CHARLOTTE — The force is strong at the home of Greg and Elizabeth Thomas and their neighbors don’t seem to mind.
Every Halloween, the couple transforms their front yard into a scene featuring characters from the “Star Wars” franchise, and each time, the display gets bigger and bigger.
The Thomases, who have lived on Kelford Lane in Heritage Woods for 12 years, are used to people stopping by to take pictures or compliment their decorations.
“We look forward to it every year,” said a neighbor walking his dog. “We aspire to have a theme like you.”
“It’s awesome,” said a boy across the street.
The couple said the decorations bring joy to the neighborhood and resonate with people of all ages races and ethnicities.
“Outside of liking ‘Star Wars,’ that’s why we do it every year,” Greg Thomas said.
At first, the display was small with just a few characters from the movies. Now, their front yard is home to over a dozen fan favorites like R2-D2, BB-8, Jabba the Hutt, Baby Yoda, stormtroopers, Tusken Raiders, Darth Maul, the Mandalorian, droids, Jawas and Han Solo in carbonite.
Emperor Palpatine guards the front door, making sure no rebels get inside.
“He’s more menacing in the daytime,” Greg said.

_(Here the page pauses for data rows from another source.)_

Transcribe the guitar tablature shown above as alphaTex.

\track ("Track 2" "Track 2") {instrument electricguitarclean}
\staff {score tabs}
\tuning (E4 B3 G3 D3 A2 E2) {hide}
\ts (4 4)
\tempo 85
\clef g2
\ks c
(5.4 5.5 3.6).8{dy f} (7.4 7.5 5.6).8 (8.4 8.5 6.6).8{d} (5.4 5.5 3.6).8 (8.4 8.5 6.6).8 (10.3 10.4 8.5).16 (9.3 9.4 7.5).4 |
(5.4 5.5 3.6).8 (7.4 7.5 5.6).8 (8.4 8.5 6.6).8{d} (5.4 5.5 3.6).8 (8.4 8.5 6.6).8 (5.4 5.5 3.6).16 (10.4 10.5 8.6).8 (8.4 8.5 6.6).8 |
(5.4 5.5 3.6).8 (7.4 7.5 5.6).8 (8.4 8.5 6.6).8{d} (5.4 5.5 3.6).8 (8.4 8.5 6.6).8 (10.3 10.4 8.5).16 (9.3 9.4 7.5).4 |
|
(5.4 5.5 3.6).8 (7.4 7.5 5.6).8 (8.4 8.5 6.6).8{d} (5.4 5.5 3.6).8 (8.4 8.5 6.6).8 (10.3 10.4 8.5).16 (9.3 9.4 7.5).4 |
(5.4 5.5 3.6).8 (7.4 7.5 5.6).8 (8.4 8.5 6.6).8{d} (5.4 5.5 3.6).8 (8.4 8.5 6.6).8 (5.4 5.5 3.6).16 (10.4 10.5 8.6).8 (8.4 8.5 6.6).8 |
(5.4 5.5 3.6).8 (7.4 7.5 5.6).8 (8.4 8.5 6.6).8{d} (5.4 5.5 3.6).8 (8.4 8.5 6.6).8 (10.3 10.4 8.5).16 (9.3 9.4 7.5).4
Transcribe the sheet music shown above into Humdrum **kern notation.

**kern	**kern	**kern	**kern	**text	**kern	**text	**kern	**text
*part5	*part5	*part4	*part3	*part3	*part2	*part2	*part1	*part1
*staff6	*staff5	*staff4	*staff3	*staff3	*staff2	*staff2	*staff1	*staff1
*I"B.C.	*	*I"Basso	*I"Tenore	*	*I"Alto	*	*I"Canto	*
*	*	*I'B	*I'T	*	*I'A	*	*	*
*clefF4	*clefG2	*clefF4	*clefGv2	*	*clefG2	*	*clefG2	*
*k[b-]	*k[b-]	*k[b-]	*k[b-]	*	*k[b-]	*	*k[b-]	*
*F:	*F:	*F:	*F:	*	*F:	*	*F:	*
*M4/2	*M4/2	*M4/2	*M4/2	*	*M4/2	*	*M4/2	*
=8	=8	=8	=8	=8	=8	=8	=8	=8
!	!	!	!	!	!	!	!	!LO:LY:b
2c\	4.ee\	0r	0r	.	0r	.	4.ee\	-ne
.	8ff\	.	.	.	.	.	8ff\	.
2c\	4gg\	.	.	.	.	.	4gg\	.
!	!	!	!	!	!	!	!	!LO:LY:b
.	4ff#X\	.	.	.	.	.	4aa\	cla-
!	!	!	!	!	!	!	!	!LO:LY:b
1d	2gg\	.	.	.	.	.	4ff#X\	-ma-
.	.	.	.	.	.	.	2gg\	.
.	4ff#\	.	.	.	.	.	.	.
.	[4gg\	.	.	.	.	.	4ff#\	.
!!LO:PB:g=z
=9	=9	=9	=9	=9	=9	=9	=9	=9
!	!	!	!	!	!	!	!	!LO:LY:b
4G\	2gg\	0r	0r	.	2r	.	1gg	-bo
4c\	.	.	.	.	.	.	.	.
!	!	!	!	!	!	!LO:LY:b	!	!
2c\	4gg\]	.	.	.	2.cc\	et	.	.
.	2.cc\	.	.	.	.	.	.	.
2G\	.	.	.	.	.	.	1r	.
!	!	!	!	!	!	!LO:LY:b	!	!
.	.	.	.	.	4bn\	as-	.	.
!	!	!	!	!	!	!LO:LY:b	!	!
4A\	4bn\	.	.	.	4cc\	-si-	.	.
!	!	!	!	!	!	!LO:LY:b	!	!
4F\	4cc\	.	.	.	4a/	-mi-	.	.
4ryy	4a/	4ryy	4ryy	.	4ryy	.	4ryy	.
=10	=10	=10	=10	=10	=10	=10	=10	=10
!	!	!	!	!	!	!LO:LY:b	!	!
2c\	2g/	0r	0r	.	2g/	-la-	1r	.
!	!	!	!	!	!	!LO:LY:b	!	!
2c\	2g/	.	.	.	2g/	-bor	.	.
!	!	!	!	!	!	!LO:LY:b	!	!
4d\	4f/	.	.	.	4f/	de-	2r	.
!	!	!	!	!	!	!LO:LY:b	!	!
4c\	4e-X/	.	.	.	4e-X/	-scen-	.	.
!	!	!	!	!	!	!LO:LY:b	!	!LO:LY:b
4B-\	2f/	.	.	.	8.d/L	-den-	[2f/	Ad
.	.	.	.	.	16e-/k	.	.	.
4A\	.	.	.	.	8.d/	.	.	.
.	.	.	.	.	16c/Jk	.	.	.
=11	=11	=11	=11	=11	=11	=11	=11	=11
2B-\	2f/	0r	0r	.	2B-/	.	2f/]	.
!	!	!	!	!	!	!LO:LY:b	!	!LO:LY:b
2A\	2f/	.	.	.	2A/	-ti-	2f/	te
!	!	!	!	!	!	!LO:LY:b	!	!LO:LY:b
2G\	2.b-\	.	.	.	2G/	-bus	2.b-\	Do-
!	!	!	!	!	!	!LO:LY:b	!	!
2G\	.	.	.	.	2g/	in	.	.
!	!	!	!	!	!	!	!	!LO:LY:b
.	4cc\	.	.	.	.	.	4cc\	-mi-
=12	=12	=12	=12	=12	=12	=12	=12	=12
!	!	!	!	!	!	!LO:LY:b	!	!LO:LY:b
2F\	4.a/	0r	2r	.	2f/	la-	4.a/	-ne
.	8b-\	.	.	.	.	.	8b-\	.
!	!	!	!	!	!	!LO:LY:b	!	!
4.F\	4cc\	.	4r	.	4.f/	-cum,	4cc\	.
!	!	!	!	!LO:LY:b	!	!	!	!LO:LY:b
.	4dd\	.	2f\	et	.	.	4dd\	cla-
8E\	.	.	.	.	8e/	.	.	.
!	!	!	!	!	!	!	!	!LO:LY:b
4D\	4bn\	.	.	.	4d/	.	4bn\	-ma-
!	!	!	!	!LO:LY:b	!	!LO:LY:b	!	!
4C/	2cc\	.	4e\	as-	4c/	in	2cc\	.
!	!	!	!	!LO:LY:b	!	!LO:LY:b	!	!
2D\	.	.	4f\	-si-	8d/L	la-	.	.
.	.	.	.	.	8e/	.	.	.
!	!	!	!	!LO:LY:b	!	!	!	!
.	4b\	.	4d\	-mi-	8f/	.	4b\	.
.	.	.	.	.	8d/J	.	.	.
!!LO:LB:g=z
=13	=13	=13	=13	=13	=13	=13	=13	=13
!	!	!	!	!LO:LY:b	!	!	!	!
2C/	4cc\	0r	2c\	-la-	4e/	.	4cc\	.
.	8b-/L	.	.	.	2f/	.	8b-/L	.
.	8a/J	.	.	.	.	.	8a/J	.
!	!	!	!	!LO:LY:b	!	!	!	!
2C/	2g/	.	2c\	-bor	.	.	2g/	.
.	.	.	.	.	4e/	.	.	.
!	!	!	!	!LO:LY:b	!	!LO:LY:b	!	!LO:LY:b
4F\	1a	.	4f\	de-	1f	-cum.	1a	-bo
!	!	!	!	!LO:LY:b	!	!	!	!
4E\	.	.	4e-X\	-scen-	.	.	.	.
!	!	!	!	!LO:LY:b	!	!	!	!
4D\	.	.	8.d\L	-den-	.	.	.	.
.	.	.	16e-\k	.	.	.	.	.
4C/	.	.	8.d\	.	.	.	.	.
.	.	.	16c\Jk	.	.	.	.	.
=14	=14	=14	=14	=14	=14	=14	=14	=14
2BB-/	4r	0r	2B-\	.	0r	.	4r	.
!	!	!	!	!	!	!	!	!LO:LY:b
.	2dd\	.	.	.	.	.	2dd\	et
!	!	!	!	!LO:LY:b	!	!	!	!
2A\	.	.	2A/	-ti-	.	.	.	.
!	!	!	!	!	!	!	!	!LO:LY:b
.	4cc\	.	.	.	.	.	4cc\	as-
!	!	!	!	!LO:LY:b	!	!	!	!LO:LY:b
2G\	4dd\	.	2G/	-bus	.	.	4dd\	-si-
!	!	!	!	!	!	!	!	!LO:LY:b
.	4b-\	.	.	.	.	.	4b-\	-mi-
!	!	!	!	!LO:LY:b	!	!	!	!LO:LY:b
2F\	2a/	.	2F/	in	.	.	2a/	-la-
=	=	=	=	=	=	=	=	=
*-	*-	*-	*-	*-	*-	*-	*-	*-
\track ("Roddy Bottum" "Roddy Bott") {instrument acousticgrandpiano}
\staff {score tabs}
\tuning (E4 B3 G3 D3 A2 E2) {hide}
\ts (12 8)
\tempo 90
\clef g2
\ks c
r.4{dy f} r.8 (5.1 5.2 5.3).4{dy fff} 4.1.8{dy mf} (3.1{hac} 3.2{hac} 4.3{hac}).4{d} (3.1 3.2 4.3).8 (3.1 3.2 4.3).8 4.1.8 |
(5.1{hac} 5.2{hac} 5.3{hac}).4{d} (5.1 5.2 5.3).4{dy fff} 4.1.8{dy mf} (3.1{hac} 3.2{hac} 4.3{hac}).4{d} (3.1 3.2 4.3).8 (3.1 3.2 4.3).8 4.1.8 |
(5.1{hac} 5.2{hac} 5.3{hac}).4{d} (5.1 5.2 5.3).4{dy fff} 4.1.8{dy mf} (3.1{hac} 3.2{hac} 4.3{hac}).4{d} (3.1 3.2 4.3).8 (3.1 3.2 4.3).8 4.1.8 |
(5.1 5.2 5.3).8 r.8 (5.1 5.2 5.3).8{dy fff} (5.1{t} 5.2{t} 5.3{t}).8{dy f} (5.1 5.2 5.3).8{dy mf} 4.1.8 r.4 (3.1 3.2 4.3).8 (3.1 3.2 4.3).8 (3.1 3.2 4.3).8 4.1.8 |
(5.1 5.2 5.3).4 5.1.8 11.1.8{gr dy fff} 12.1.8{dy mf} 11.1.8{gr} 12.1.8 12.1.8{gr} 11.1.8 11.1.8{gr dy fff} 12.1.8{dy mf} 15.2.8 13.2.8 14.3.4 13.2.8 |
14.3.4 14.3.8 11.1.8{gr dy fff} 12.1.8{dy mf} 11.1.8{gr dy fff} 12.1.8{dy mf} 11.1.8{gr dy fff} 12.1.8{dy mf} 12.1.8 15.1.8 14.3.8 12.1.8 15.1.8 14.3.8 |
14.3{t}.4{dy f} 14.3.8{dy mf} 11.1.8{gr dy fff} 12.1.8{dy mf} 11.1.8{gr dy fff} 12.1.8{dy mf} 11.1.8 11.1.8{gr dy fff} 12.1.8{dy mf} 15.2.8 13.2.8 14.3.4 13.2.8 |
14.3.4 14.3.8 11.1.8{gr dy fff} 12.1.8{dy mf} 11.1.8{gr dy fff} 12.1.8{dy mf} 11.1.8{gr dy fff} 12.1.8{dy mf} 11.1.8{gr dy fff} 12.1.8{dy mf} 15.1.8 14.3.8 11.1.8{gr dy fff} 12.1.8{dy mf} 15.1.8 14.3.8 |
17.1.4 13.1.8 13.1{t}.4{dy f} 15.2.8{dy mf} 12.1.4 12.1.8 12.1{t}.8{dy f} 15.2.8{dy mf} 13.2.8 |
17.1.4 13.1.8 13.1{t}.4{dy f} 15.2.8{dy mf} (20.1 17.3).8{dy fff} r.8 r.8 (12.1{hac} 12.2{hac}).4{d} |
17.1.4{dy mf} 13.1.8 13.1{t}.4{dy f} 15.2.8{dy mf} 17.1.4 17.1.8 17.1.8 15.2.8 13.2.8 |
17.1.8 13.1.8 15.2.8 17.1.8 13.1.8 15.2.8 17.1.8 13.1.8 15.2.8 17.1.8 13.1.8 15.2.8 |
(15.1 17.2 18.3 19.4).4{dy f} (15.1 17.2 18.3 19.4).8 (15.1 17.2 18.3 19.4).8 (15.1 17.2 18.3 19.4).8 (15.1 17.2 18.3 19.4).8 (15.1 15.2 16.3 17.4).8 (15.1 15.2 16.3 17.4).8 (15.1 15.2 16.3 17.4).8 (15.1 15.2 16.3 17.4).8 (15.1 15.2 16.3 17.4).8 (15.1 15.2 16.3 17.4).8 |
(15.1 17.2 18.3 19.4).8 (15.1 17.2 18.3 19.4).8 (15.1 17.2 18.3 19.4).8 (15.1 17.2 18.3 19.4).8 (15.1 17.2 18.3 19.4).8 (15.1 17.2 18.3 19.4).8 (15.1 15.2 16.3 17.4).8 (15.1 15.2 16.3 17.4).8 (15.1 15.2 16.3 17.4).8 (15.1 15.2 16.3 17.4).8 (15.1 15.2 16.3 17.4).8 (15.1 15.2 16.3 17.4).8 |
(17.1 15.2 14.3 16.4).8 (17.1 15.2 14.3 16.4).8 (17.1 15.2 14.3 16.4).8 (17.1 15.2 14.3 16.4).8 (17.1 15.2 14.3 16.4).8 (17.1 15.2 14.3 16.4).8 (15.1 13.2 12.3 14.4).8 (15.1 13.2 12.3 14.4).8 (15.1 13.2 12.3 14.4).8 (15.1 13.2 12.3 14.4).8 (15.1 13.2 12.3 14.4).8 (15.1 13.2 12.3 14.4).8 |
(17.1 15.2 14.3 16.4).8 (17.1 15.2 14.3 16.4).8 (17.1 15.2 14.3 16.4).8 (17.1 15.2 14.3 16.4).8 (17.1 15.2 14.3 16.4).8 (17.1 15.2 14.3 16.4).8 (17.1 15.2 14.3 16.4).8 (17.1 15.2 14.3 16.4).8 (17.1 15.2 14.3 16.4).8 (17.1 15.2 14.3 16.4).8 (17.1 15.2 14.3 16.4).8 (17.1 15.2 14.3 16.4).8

Lights and a fog machine add to the ambiance at night, but Greg said Halloween is when the display will really come alive. He plans to project one of the “Star Wars” movies onto the front window of his home.
Elizabeth Thomas is often revered for supporting her husband’s over-the-top Halloween tradition, but the reality is she’s just as into it. Elizabeth said she grew up watching “Star Wars” and became even more of a fan after meeting Greg.
Elizabeth said she admires how much time and effort he puts into making the characters and enjoys seeing them come to life.
“It’s a form of art,” Elizabeth said. “It’s creativity.”
“Everything is either a mask or things he pieced together, like little pieces and parts,” she added.
Instead of spending thousands of dollars on movie-quality “Star Wars” mannequins, Greg makes them himself using pieces he finds at thrift stores and online. The Mandalorian’s suit is made out of spray-painted hockey pads from Goodwill, Han Solo in carbonate is a mold off eBay and R2-D2 is an unwanted trash can found on the side of the road.
“We came around the corner and saw this white trash can and hit the brakes and we both yelled, ‘R2-D2!’” Greg said.
The “Star Wars” display is a year-round project, but it’s not Greg’s full-time job. He’s a voice-over artist who goes by the name “GregTheVoice.” Over the years, he’s worked with HBO, BMW, Time Warner Cable and the U.S. Department of Education. He can also be heard on national and local TV and radio auto commercials.
In his spare time, Greg wants to keep expanding his lineup of characters. He plans on making a 12-foot-tall TIE Fighter – one of the most recognizable ships in the Imperial Fleet – in time for next Halloween.
“It would be really cool if it looked like it crashed onto the roof of the house,” Elizabeth said.
Despite their love of “Star Wars,” the Thomases briefly considered pulling the plug on their decorations this year. They weren’t sure if anyone would be trick-or-treating due to COVID-19, but then thought, “So what?”
At least anyone who comes down Kelford Lane will have something to look at – “Star Wars” fan or not.
“With everything in the news and all the politics going on, we thought we’d do the ‘Star Wars’ stuff because it makes people happy,” Greg said. “Even if you don’t like ‘Star Wars,’ you’re not offended by it.”